Stored data entries:
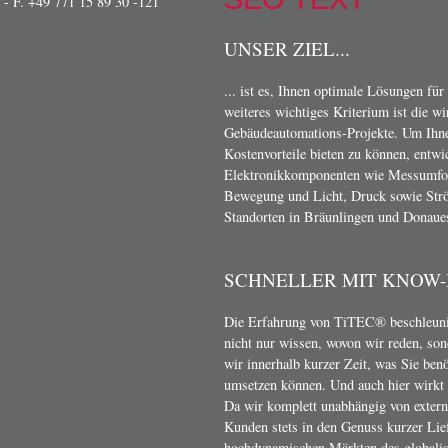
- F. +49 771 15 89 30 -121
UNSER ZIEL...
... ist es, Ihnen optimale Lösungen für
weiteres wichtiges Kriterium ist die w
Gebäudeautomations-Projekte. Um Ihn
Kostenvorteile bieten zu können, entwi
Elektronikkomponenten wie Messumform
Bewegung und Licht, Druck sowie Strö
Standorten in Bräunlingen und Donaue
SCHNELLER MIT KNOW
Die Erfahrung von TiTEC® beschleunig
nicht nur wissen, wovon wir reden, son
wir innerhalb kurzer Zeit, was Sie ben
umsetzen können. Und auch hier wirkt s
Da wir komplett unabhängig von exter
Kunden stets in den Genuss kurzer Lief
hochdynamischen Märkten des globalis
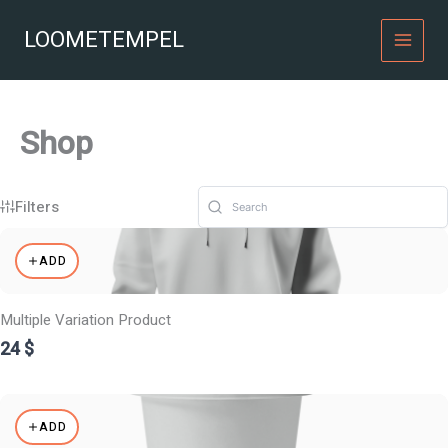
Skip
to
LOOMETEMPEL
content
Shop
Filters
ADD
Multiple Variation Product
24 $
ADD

--

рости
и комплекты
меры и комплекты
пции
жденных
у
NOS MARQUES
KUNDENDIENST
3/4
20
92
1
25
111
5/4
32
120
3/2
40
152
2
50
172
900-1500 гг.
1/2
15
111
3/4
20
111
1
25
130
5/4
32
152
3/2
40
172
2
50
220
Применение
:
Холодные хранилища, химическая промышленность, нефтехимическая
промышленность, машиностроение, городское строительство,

--

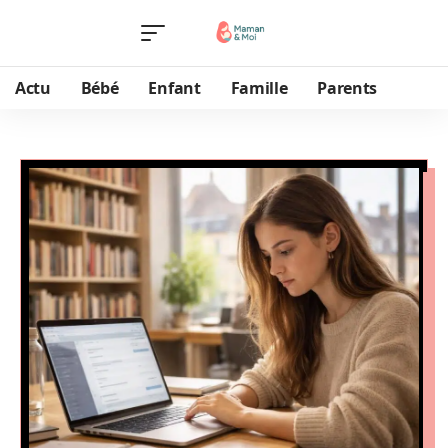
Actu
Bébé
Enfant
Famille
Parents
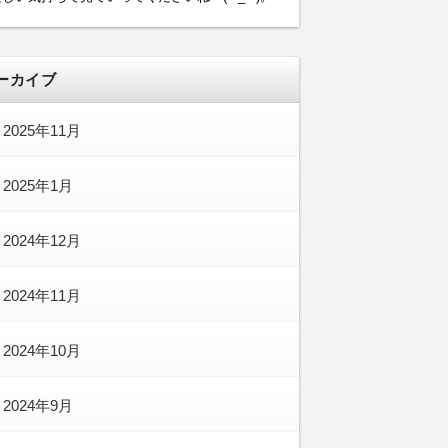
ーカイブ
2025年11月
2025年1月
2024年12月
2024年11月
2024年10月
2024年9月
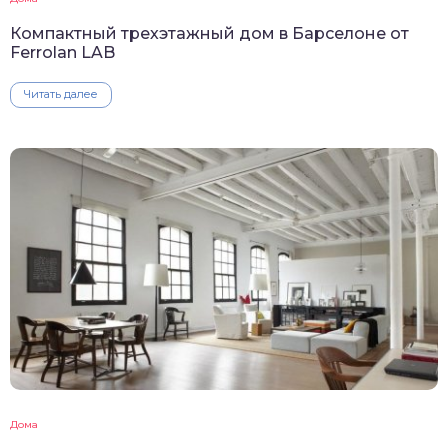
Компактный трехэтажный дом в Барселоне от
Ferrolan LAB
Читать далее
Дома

**Required action**
Tally the lines in the data above that contain the string "промышленность", treating case as significant. Reply with the number alone.

**Output**
2